El monte era nutrido, compacto. Por entre sus altas ramas no se advertía el cielo y apenas unos rayos de luz oblicua, verde, sombría como la que se cuela en los templos, entraba sordamente, doblándose en la tierra espesa de «humus». El golpear de las hachas sonaba musical y trágicamente. Los pájaros, allá arriba, huían con ruido de hojas, y enormes bandadas de pequeños loros, como pajaritas de papel verde, aleteaban con gritería de vidrios y cuerdas.

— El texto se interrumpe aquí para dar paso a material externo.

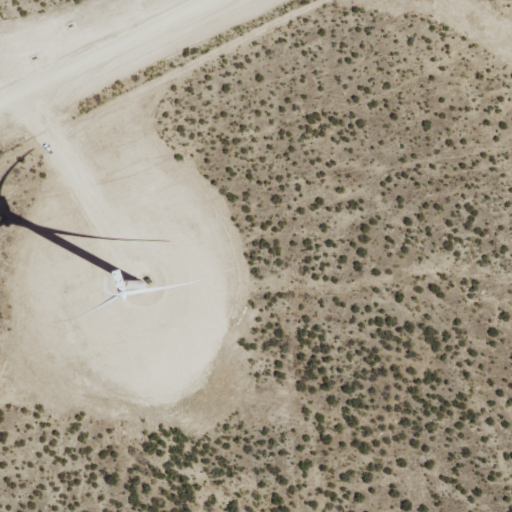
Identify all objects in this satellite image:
wind turbine: (139, 288)
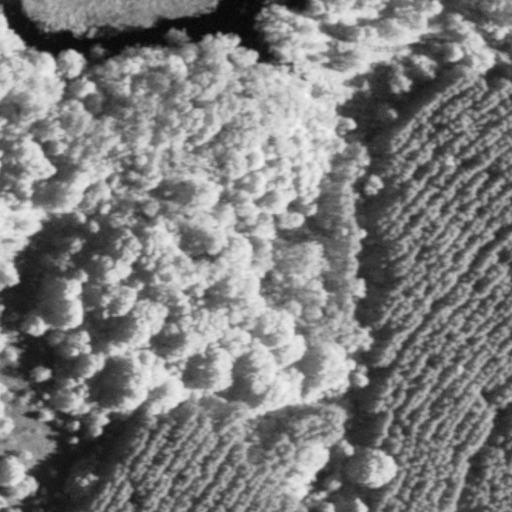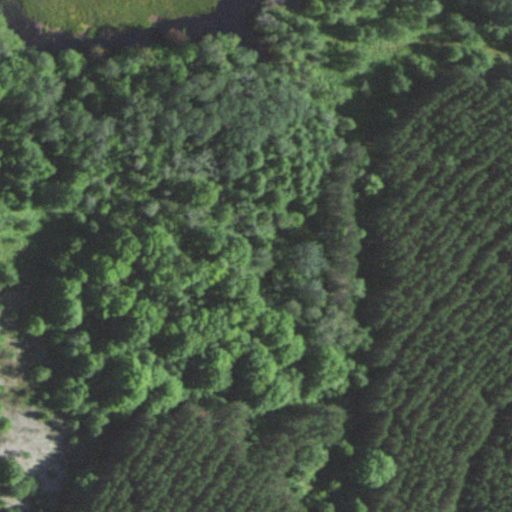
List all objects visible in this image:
road: (469, 445)
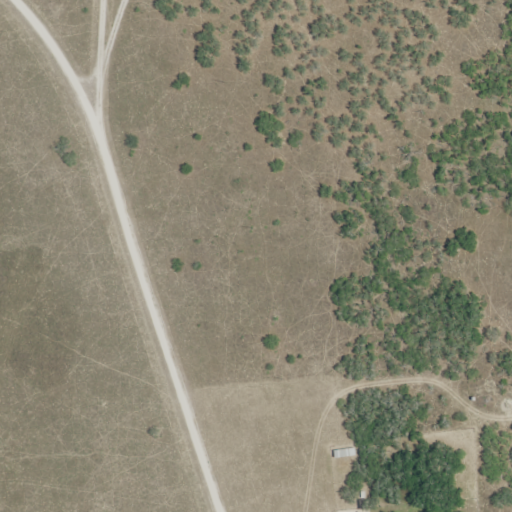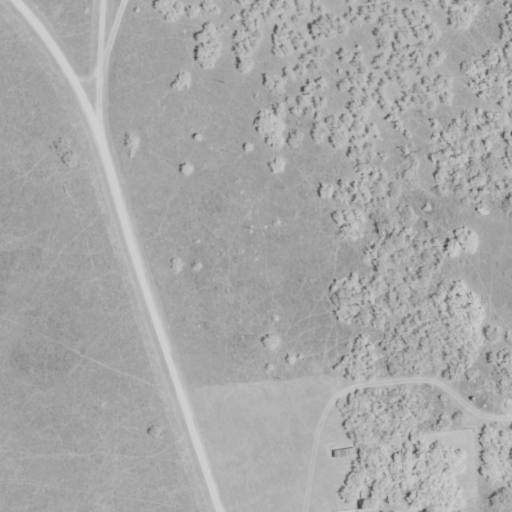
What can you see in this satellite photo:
road: (109, 36)
road: (135, 260)
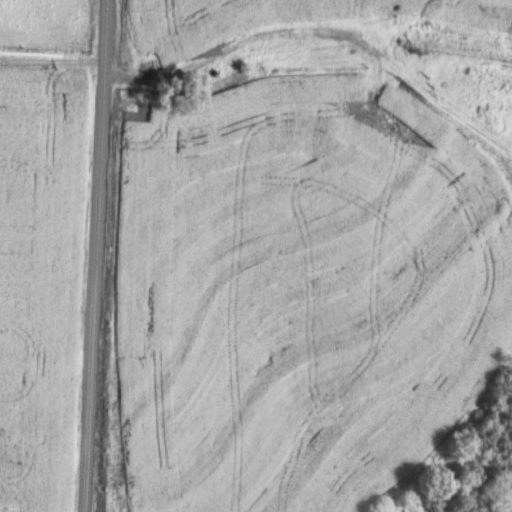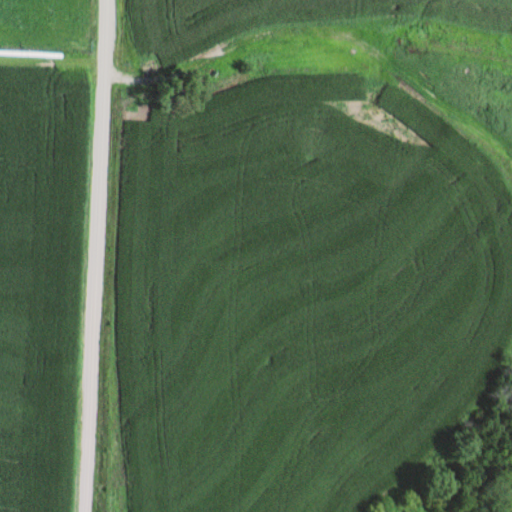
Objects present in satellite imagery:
road: (233, 36)
road: (98, 256)
crop: (40, 272)
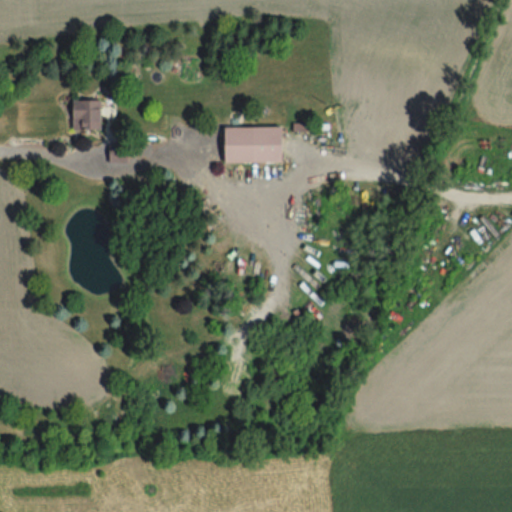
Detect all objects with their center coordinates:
crop: (314, 43)
crop: (498, 69)
building: (261, 144)
road: (175, 162)
crop: (440, 412)
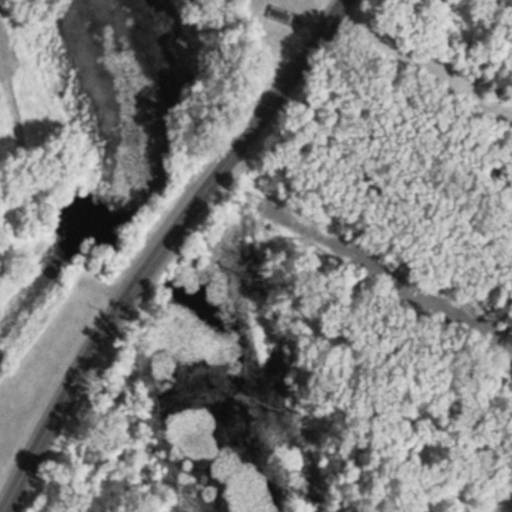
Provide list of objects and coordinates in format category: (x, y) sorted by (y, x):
power tower: (259, 203)
road: (163, 244)
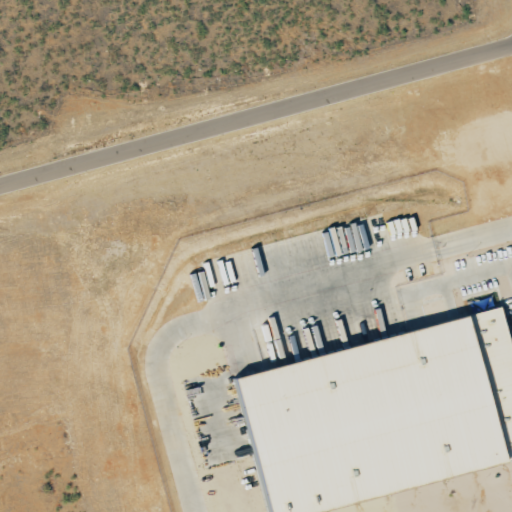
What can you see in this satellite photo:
road: (481, 235)
road: (450, 243)
road: (207, 317)
building: (377, 413)
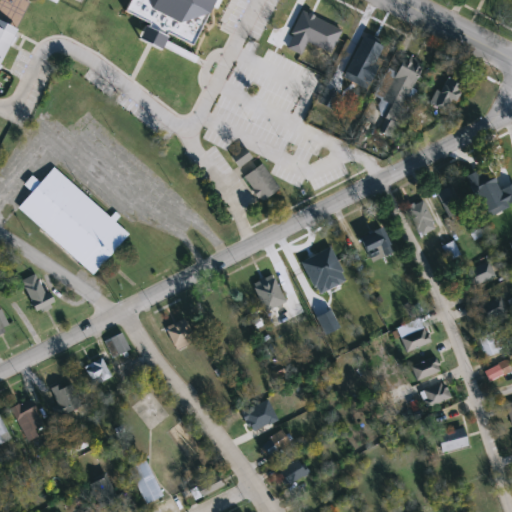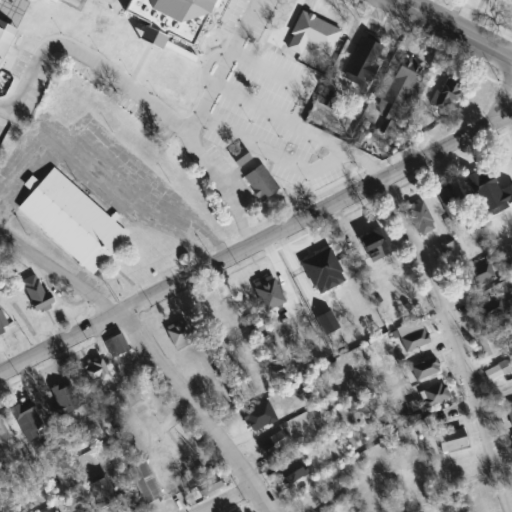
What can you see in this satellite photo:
building: (54, 0)
building: (225, 0)
building: (168, 17)
road: (459, 27)
building: (326, 29)
building: (326, 29)
building: (5, 34)
building: (276, 36)
building: (277, 37)
building: (4, 39)
building: (361, 64)
building: (361, 64)
road: (285, 76)
building: (402, 82)
building: (403, 82)
building: (446, 93)
building: (446, 93)
road: (145, 99)
parking lot: (266, 103)
road: (302, 127)
road: (273, 154)
road: (86, 158)
building: (312, 166)
parking lot: (93, 171)
building: (260, 183)
building: (260, 183)
road: (220, 185)
building: (489, 187)
building: (489, 187)
building: (70, 217)
road: (181, 219)
building: (421, 219)
building: (421, 219)
building: (72, 221)
road: (257, 243)
building: (375, 245)
building: (375, 245)
building: (450, 251)
building: (451, 251)
building: (310, 272)
building: (310, 272)
building: (480, 274)
building: (480, 274)
building: (36, 293)
building: (36, 293)
building: (267, 293)
building: (268, 294)
building: (209, 315)
building: (210, 315)
building: (2, 322)
building: (2, 322)
building: (180, 334)
building: (180, 334)
building: (415, 341)
building: (415, 341)
road: (455, 343)
building: (491, 344)
building: (491, 344)
building: (116, 345)
building: (116, 345)
road: (151, 356)
building: (424, 367)
building: (425, 368)
building: (96, 371)
building: (97, 372)
building: (434, 395)
building: (435, 395)
road: (494, 395)
building: (64, 399)
building: (65, 399)
building: (509, 412)
building: (509, 412)
building: (258, 419)
building: (258, 419)
building: (26, 420)
building: (27, 420)
building: (2, 429)
building: (2, 429)
building: (451, 440)
building: (452, 441)
building: (291, 473)
building: (291, 473)
building: (145, 483)
building: (145, 483)
building: (208, 485)
building: (209, 486)
building: (102, 491)
building: (102, 492)
road: (224, 498)
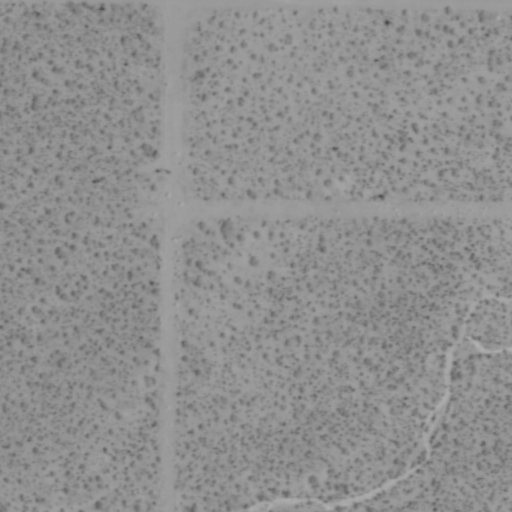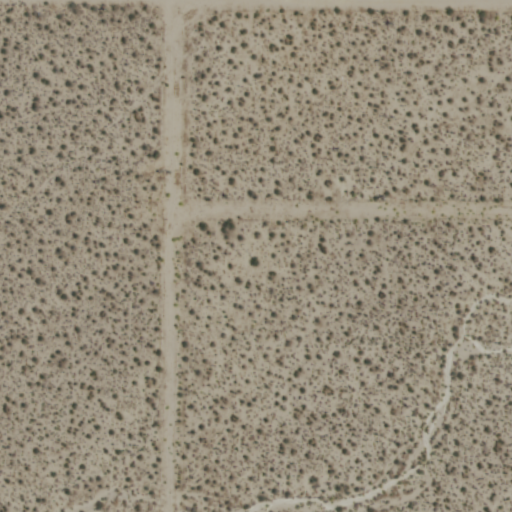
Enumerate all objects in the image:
crop: (255, 255)
road: (169, 256)
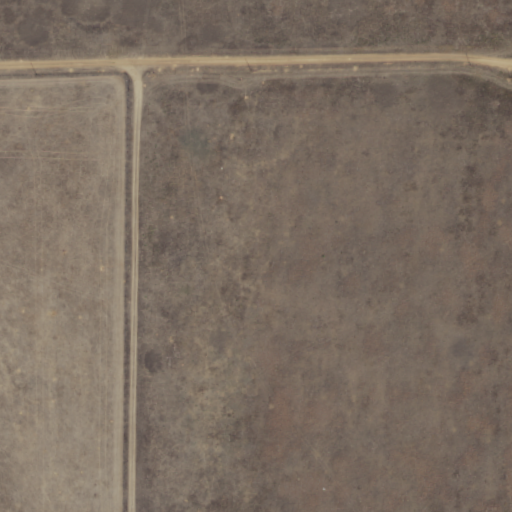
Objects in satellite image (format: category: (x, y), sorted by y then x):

Al pie de los árboles las manos sangraban; primero eran las blancas ampollas, grandes, y después un líquido transparente, precursor de la sangre.
Prudencio levantó las manos rojas, soltando el hacha:
—¡Agua! —gritó cayendo.
Recordando hoy toda la aventura trágica, Ernesto sentía enorme gratitud hacia El Miles. Cuando terminó su tarea, se fue aún a ayudarles, sano, potente, invencible, y después todavía cargó con Prudencio a las espaldas hasta el campamento.
Ernesto, sintiendo ahora bajo la tormenta la alentadora presencia de El Miles hubiera querido estrecharle la mano con cariño. Pero El Miles habría reído de este gesto infantil; habría reído homéricamente, mirando a Ernesto con sus ojos leales, un tanto matizados por la burla.